Gaza's lone power station rumbled to life on Sunday for the first time in more than seven weeks after receiving a long-awaited delivery of diesel, the electricity company said.
"The power station started reworking gradually after stopping for 50 days," spokesman Jamal Dirsawi told AFP.
The plant, which supplies some 30 percent of the coastal enclave's electricity needs, fell silent on November 1 as the stocks of diesel to power it ran out.
"The first generator has started working, the second one will follow, and by this evening, the company should be able to generate around 60 megawatts of electricity," he said.
"This will give the Gaza Electricity Distribution Company (GEDCO) an opportunity to provide more hours of electricity to citizens."

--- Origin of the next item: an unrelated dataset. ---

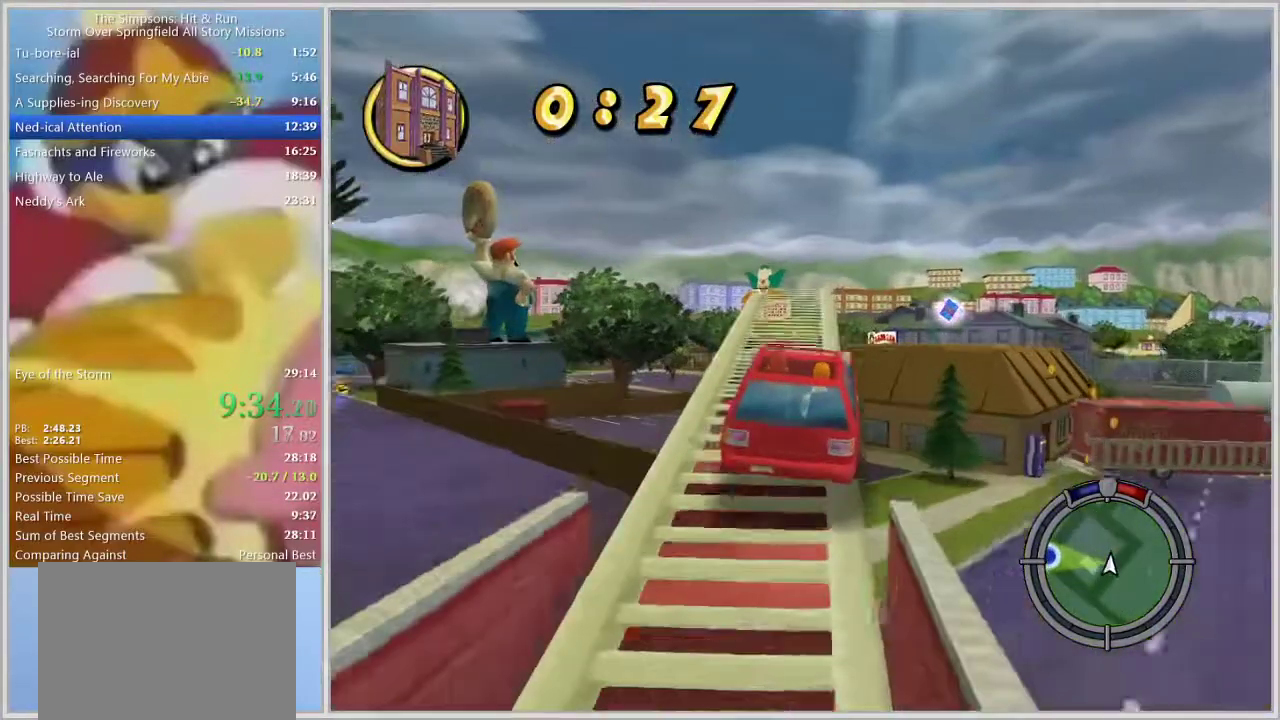
{"buttons": [], "left_stick": "center", "right_stick": "center", "events": [[217, "left_stick", "left"], [333, "left_stick", "right"], [500, "left_stick", "center"]]}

The power station began operating after receiving a delivery of long-awaited fuel earlier in the day, that had been purchased from Israel by the West Bank-based Palestinian Authority using funds donated by Qatar.
Raed Fatuh, the PA official in charge of transferring goods into Gaza, said 450,000 litres of fuel were being supplied to the plant on Sunday.
The PA is involved in helping coordinate the transfer of goods into Gaza via Israel, which Hamas does not recognise.
Gaza's Hamas rulers have blamed the fuel outage on Egypt's destruction of cross-border tunnels which had been used for bringing fuel into the blockaded Strip.
They have also accused the Palestinian Authority of charging too much for fuel.